IIn the world of book reviews, Minneapolis-based Rain Taxi Review of Books is something of an anomaly. It comes out quarterly in print and in online editions with different content, and is one part of a nonprofit organization that also hosts the Twin Cities Book Festival; it also sponsors readings and publishes chapbooks of fiction and poetry. Its mission, according to editor Eric Lorberer, is “to advance literary culture by programs and publications that increase awareness and appreciation of innovative writing.” Rain Taxi has been around for 12½ years and celebrated the publication of its 50th issue this summer.
With a circulation of 18,000 and about 15,000 daily hits to its Web site, Rain Taxi is, as Lorberer says, “small for a big operation but very large for a small operation. We're very large from a literary magazine perspective, but small when thinking about newspapers.” However it's classified, Rain Taxi is one of the very few places a reader can go for in-depth reviews of small press and offbeat books, as well as potentially edgier considerations of trade books.

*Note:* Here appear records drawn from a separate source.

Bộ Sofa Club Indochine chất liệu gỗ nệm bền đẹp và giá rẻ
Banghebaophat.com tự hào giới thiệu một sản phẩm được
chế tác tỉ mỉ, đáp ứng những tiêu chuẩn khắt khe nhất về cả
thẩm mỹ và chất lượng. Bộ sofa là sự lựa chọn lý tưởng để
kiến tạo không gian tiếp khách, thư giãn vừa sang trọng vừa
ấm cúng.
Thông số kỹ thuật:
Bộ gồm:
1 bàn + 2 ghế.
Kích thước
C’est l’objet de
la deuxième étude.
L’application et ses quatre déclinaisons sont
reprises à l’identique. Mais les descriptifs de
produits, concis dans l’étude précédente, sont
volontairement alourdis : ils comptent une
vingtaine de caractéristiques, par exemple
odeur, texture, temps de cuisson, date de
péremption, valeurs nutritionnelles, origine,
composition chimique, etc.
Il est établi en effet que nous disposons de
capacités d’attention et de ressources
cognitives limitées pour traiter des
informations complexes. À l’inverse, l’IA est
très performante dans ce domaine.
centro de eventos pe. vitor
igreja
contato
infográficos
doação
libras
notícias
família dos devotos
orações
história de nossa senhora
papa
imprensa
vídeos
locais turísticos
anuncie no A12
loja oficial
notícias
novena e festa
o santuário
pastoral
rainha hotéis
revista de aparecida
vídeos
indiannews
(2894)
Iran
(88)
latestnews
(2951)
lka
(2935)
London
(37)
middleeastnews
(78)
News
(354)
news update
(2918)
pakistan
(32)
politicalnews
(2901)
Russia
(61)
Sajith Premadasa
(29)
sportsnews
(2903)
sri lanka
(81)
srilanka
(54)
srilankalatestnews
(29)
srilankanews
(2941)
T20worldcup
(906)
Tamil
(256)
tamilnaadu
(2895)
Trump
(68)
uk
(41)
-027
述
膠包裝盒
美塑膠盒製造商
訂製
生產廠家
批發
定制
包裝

Rain Taxi was founded in 1996 by Twin Cities book people Carolyn Kuebler and Randall Heath. Lorberer joined the staff after issue one. He brought his small press contacts from the M.F.A. scene—he'd gotten his master's at the University of Amherst—and business skills from stints managing bookstores. When the two founders decamped in 1999, Lorberer kept the magazine going. Now, Rain Taxi has a staff of two and a half employees: Lorberer works full-time as the editor, alongside full-time art director and business manager Kelly Everding and a half-time assistant.
Rain Taxi's nonprofit status has its advantages and drawbacks: “We're unique as a nonprofit book review. Really, we're a nonprofit organization whose main tool is a book review,” said Lorberer. “The mainstay in book reviewing is newspapers and literary magazines. Coming at it from a nonprofit angle is a bit different. We're not dependent on a certain kind of advertiser, on pleasing people with capital.” Rain Taxi does sell advertising, but that's considered a service to literary presses and it charges below market rate. According to Lorberer, ad revenue accounts for about one-quarter of the total annual budget, which is about $150,000. The rest comes from various means of fund-raising: grants from private foundations and public sources like the NEA, subscriptions, individual donations and support from the Minnesota government. All reviewers are unpaid, which Lorberer views as a way for writers to participate in Rain Taxi's nonprofit mission.
Lorberer has pretty traditional goals in terms of the magazine's profile as a book review. “I think what's terrific about the Internet is that it does allow for an amazing immediacy and spontaneity and democracy of voices,” he said when asked about the role blogs and the Web in general plays in book reviewing. “At the same time,” he went on, “I really value the editorial process. What we value about book reviews is the measured response of a critic who has lived with the material for a bit and worked with an editor. Because we're writing about books that we think are going to last, we want to write about them in a way that's going to last.”